If the RBA pushes its cash rate up to 3.85 percent in the first half of 2023, as predicted by two of the four major banks, these borrowers will face paying 6-7 percent. At the same time, their property valuations are falling and banks are imposing higher income requirements for loans, leaving people trapped and in danger of default.

RateCity estimates that a household that borrowed $750,000 and fixed for two years at 1.94 percent—the average offer among the big four banks roughly 18 months ago—will pay an extra $2,000 a month, or 65 percent, more. Their monthly repayments will jump to $5,200 when their fixed loan reverts to a variable rate, which could be as high as 7.18 percent.

That is equivalent to an absolute pay cut of $500 a week, on top of sky-rocketing prices for food, energy and petrol. The RBA yesterday reiterated its forecast that the official inflation rate will rise from 6.8 percent to 8 percent by the start of 2023. That figure, based on the Consumer Price Index, excludes rate rises. It also underestimates the impact on working-class households because prices for “essential” items have risen faster.

Housing unaffordability for both homebuyers and renters is already at staggering levels. The latest ANZ/CoreLogic Housing Affordability index estimates that the portion of income needed to service a mortgage for an average Sydney home reached a record high of 51.1 percent during the third quarter of 2022. Hobart and Melbourne were close behind, on 45 percent and 42.4 percent respectively.

Last week’s annual Rental Affordability Index, published by National Shelter, Community Sector Banking, Brotherhood St Laurence and SGS Economics & Planning, found that “low and moderate-income Australian households” were “facing moderate to extreme rental stress nationwide”—spending more than 30 percent of their income on rent.

Some 42 percent of low-income households were in rental stress, up from 38 percent in 2008, and struggling to find money to pay for food, heating and healthcare. There was no affordable rental housing anywhere for single pensioners, people on JobSeeker unemployment payments, aged pensioner couples and single part-time working parents, apart from in regional South Australia.

An Australian editorial today voiced nervousness about the danger of an economic meltdown. “About $370 billion of mortgages will come off fixed rates next year, creating a ticking debt bomb that threatens to blow out families’ interest payments by as much as 65 percent and put a hole in economic activity,” it noted.

Despite feigning sympathy for financially-stressed families—as he has done for months—Treasurer Jim Chalmers defended the RBA. He told the Australian Broadcasting Corporation yesterday: “So there’s a range of things going on in the economy but still the defining challenge is inflation. That’s what the Reserve Bank was responding to today.”

Since taking office in May the Labor government has demanded “sacrifices” from workers, dropping its election slogan of “a better future.” In fact, with its state and territory Labor counterparts, it is spearheading the suppression of wages by imposing punishing sub-inflation wage caps on nurses, teachers and other public sector workers. In October, the Albanese government announced an interim pay increase of just 3 percent for Australian Public Service employees, less than half the official inflation rate.

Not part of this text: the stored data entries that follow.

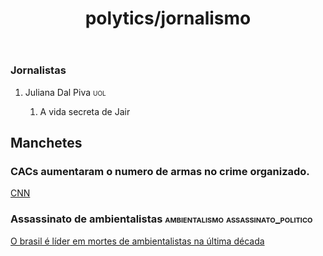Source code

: :PROPERTIES:
:ID:       904f434d-2e7c-4789-be38-a1c9ad7c5fa0
:END:
#+title: polytics/jornalismo
*** Jornalistas
**** Juliana Dal Piva :uol:
***** A vida secreta de Jair
** Manchetes
*** CACs aumentaram o numero de armas no crime organizado.
[[https://www.cnnbrasil.com.br/politica/mais-armas-para-cacs-sao-fonte-para-o-crime-diz-ex-ministro-da-defesa/][CNN]]
#+transclude: [[file:20220927182114-direito.org::*Portarias do exercito.][Portarias do exercito.]] :level 4
*** Assassinato de ambientalistas :ambientalismo:assassinato_politico:
[[https://g1.globo.com/meio-ambiente/noticia/2022/09/29/brasil-e-lider-em-mortes-de-ambientalistas-na-ultima-decada.ghtml][O brasil é líder em mortes de ambientalistas na última década]]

That underscores the fraud of Labor’s claims that its just-passed industrial relations bill seeks to get wages moving. Facing brewing discontent and breakouts of strikes, the Labor leaders are relying on the trade union bureaucrats to enforce the pro-business agenda laid out in the Albanese government’s first budget on October 25, which was predicated on at least two more years of real wage cuts.

This offensive against the working class is part of an international assault by the global conglomerates, capitalist governments and central banks. The International Labor Organisation reported this week, compiling data from 28 countries, that the total wage bill decreased by an average of 6.2 percent in 2020, equivalent to the loss of three weeks’ wages for each average employee.

This underscores the need for workers to build rank-and-file committees to break out of the union straitjacket, link up with workers worldwide and advance their own demands, based on human and social need, not the dictates of the crisis-wracked private profit system.